The arrival of smartphones has further accentuated the mediation of
these relationships by introducing new forms of ‘ambient co-presence’
(Madianou, 2014). Moreover, new communication technologies can have
further unexpected consequences (for example, contributing to the
justification of decisions relating to migration and settlement)
pointing to a wider transformation of the phenomenon of migration.

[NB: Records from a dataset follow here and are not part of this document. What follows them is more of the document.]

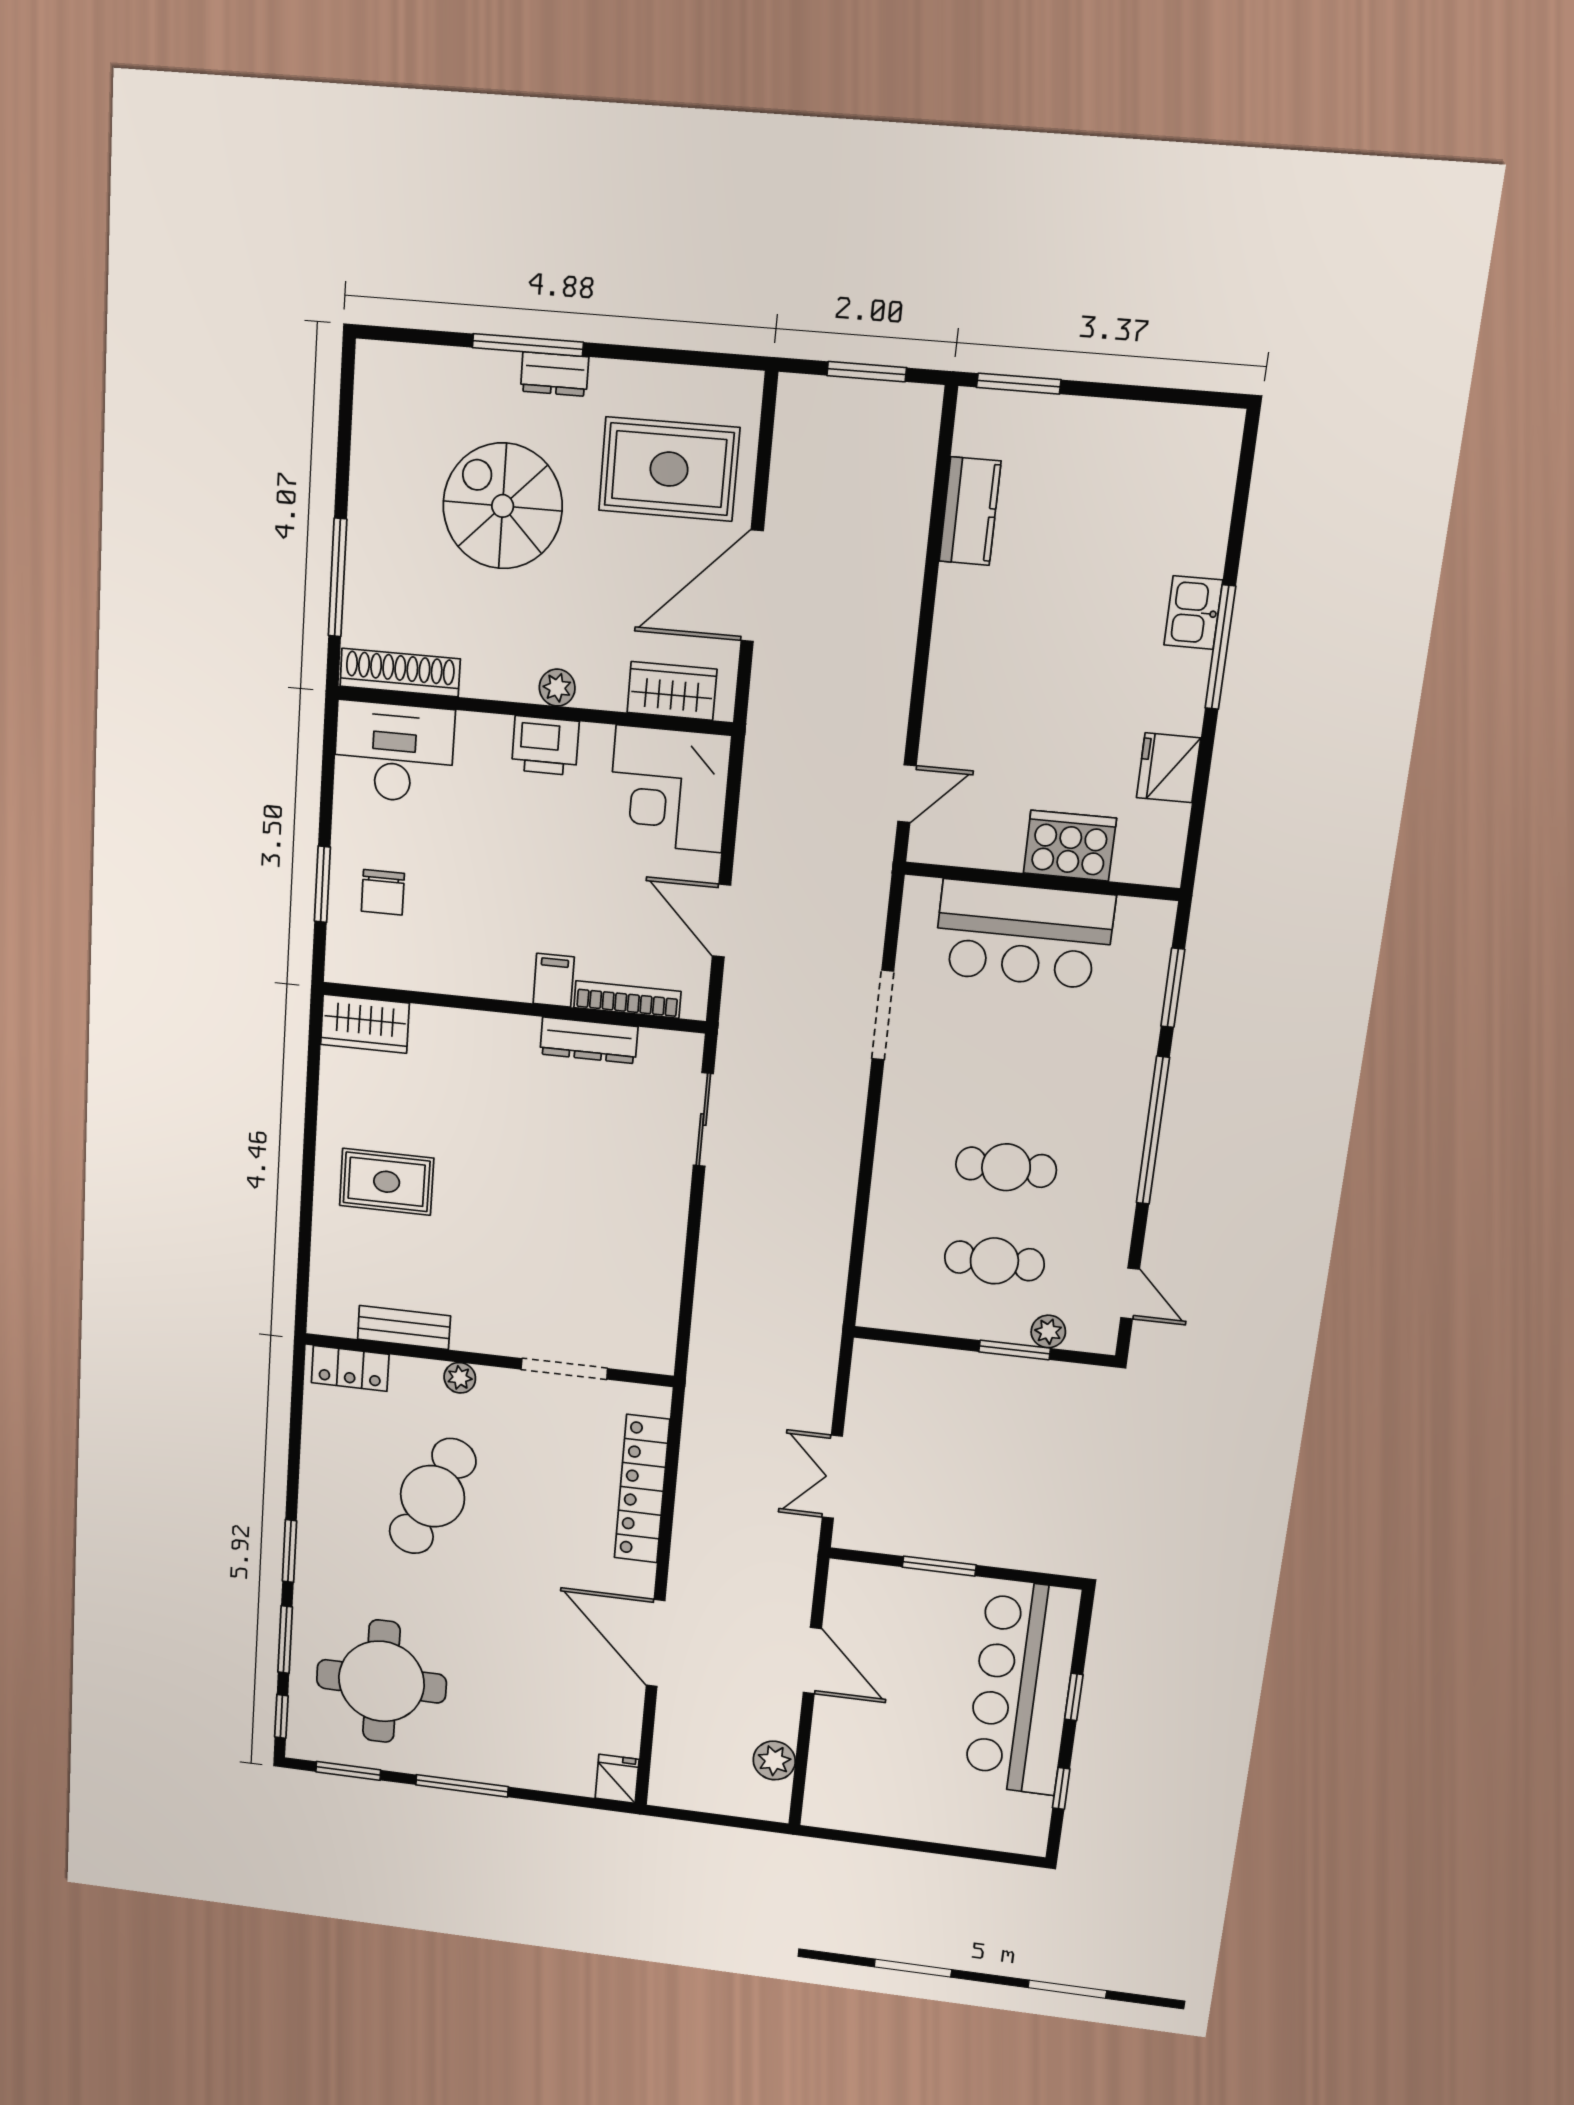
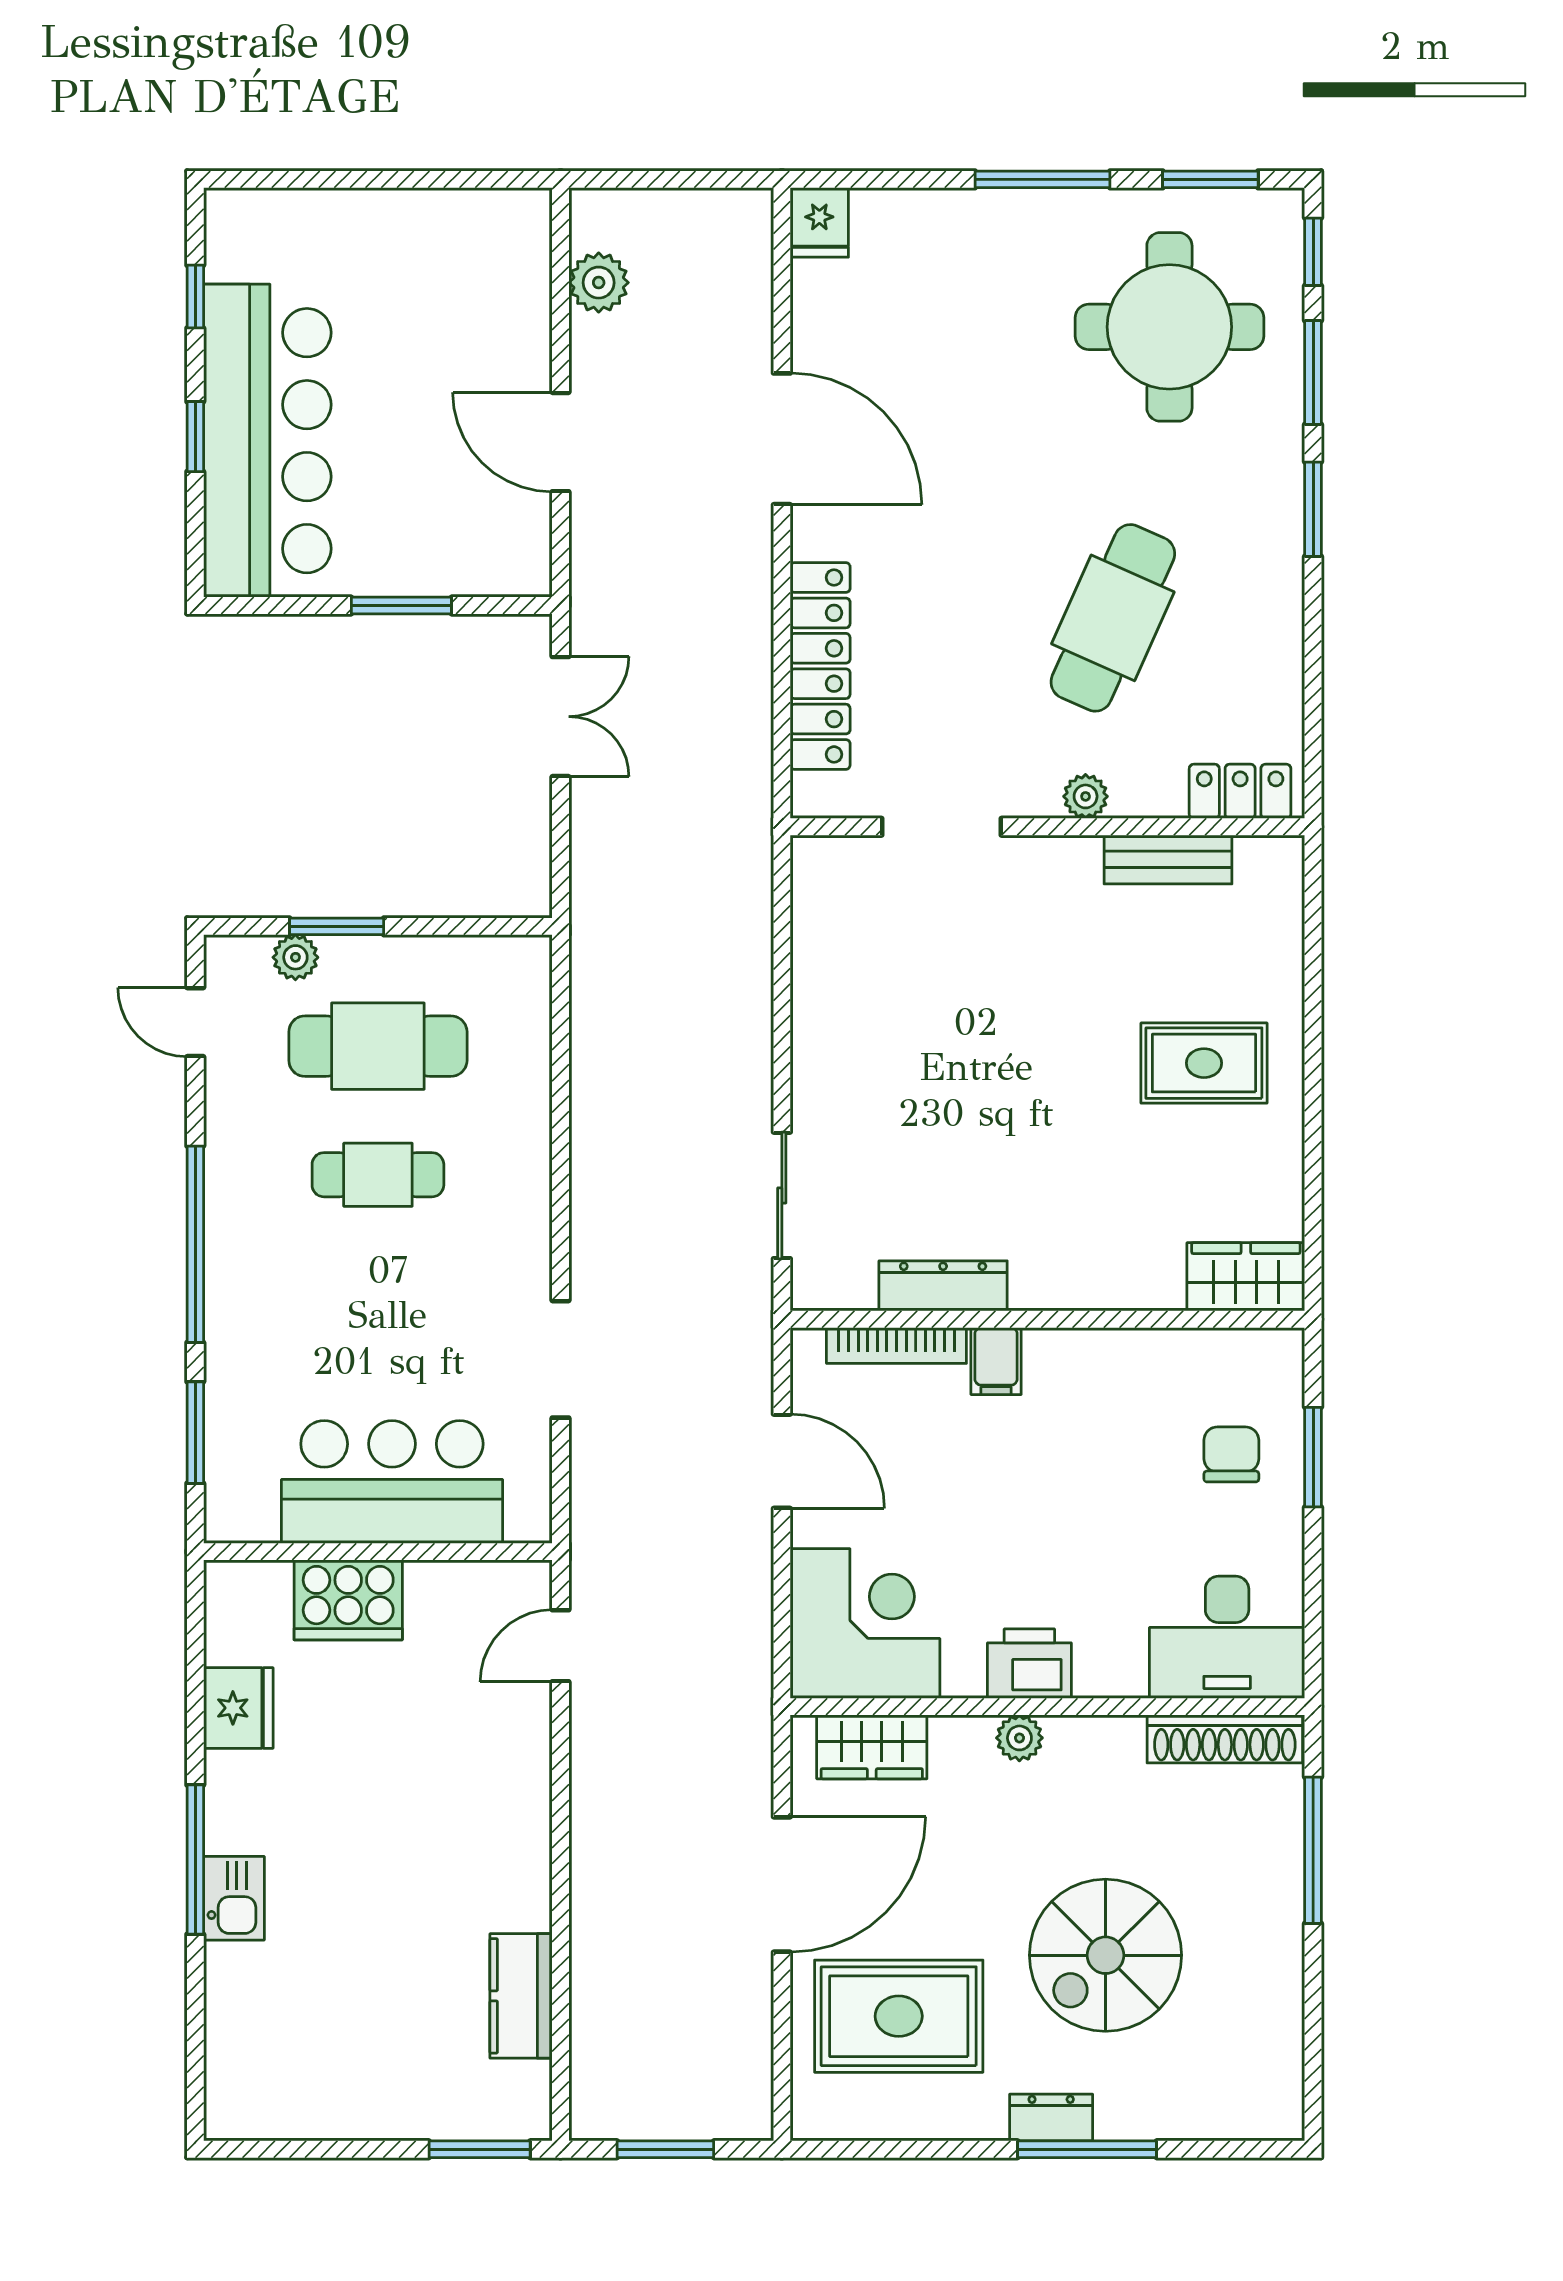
spiral stairs: (503, 506) -> (1105, 1955), turned 90
cafe table: (994, 1261) -> (378, 1046), width x1.37, depth x1.35

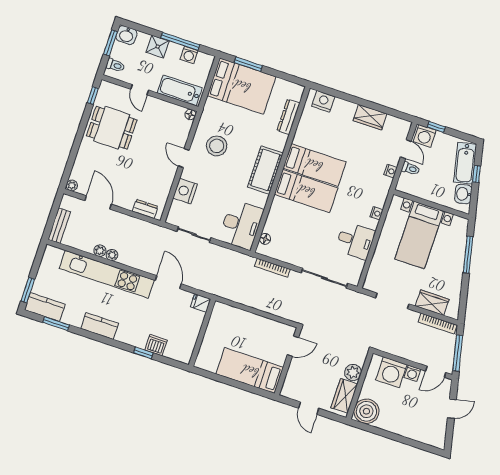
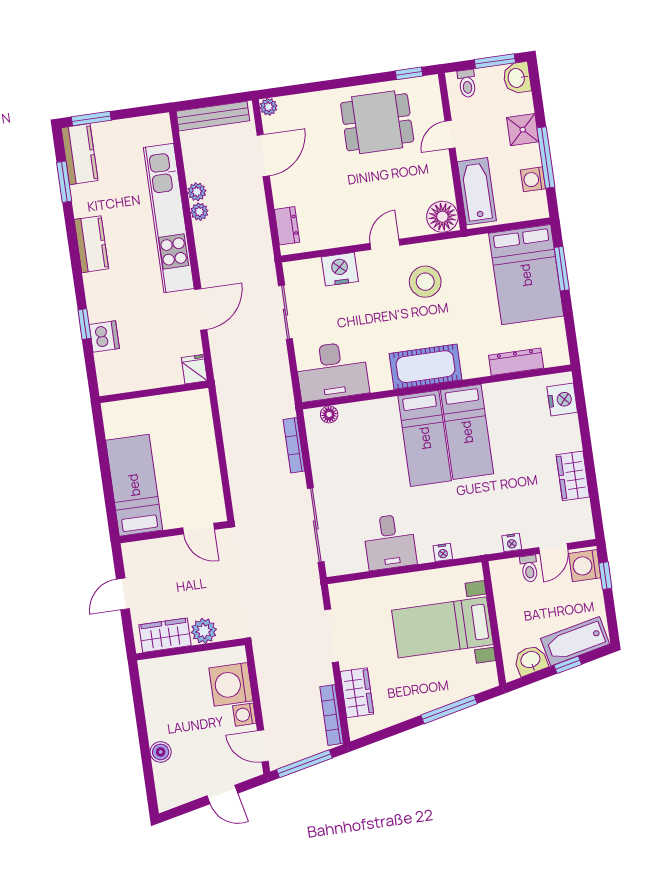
floor lamp: (190, 114) -> (442, 217), width x1.89, depth x1.89
dining table: (112, 128) -> (377, 122), turned 90
bench: (59, 226) -> (213, 116), width x1.36
boiler: (366, 411) -> (161, 752), moved, width x0.54, depth x0.54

Mirca Madianou is Senior Lecturer in Media and Communications at
Goldsmiths, University of London. She previously taught at the
Universities of Cambridge (2004-2011) and Leicester (2011-13). Between
2007-2011 she was PI on the ESRC project ‘Migration, ICTs and
transnational families’. She is the author of Mediating the Nation:
news, audiences and the politics of identity (2005) and Migration and
New Media: transnational families and polymedia (with Daniel Miller,
2011) and the co-editor of Ethics of Media (with Nick Couldry and Amit
Pinchevski, 2013). Her current research examines the social consequences
of new media environments in non-Western contexts, focusing specifically
on migrant networks and transnational family communication.